**Exercise instructions**
The answer must be every line of the data that holds the word "down".

**Dataset records**
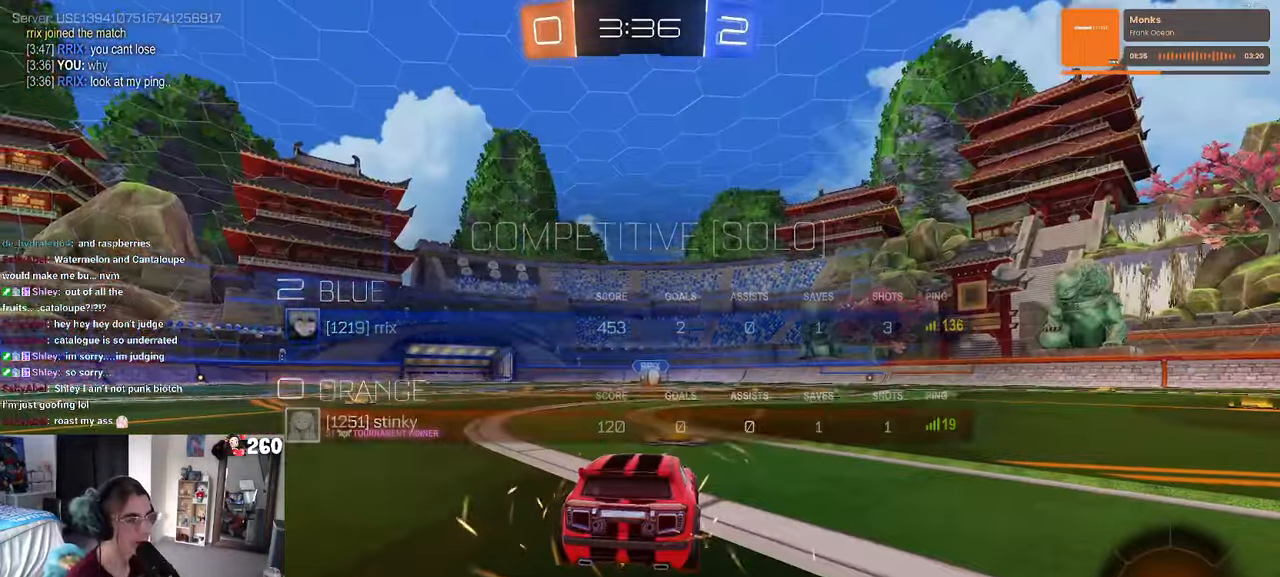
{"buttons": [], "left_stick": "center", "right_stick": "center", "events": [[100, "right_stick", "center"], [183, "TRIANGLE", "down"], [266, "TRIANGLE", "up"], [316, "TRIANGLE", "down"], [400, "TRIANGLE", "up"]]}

--

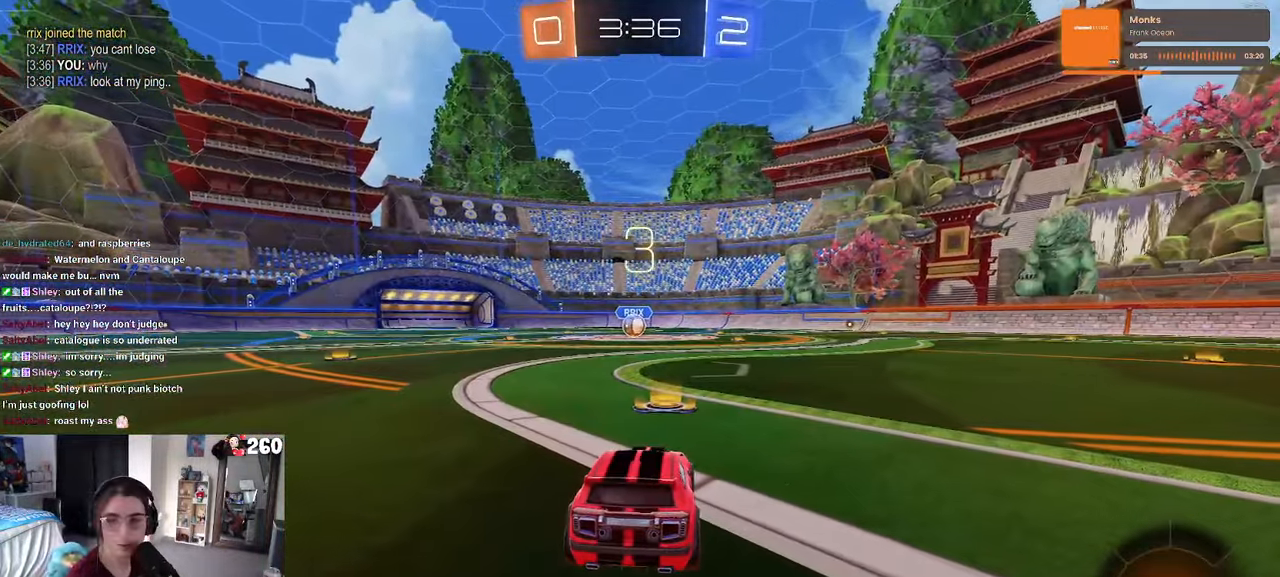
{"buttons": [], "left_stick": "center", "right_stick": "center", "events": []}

* * *

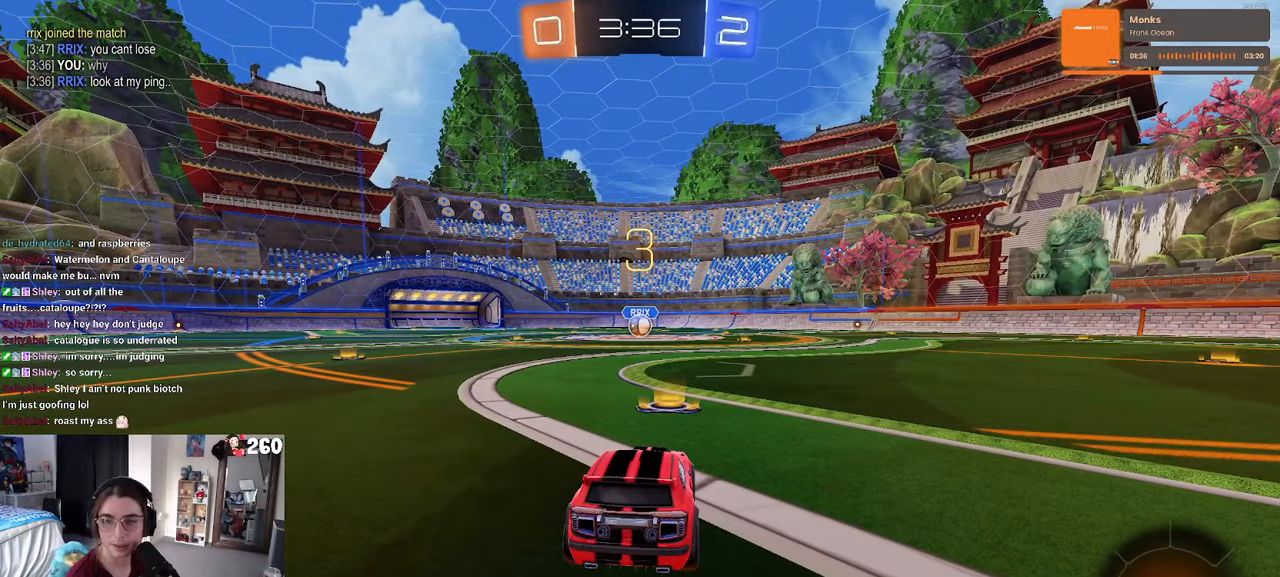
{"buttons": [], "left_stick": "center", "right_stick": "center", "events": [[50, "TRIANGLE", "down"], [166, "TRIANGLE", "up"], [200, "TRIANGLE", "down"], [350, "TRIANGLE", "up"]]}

**Result of this task**
{"buttons": [], "left_stick": "center", "right_stick": "center", "events": [[100, "right_stick", "center"], [183, "TRIANGLE", "down"], [266, "TRIANGLE", "up"], [316, "TRIANGLE", "down"], [400, "TRIANGLE", "up"]]}
{"buttons": [], "left_stick": "center", "right_stick": "center", "events": [[50, "TRIANGLE", "down"], [166, "TRIANGLE", "up"], [200, "TRIANGLE", "down"], [350, "TRIANGLE", "up"]]}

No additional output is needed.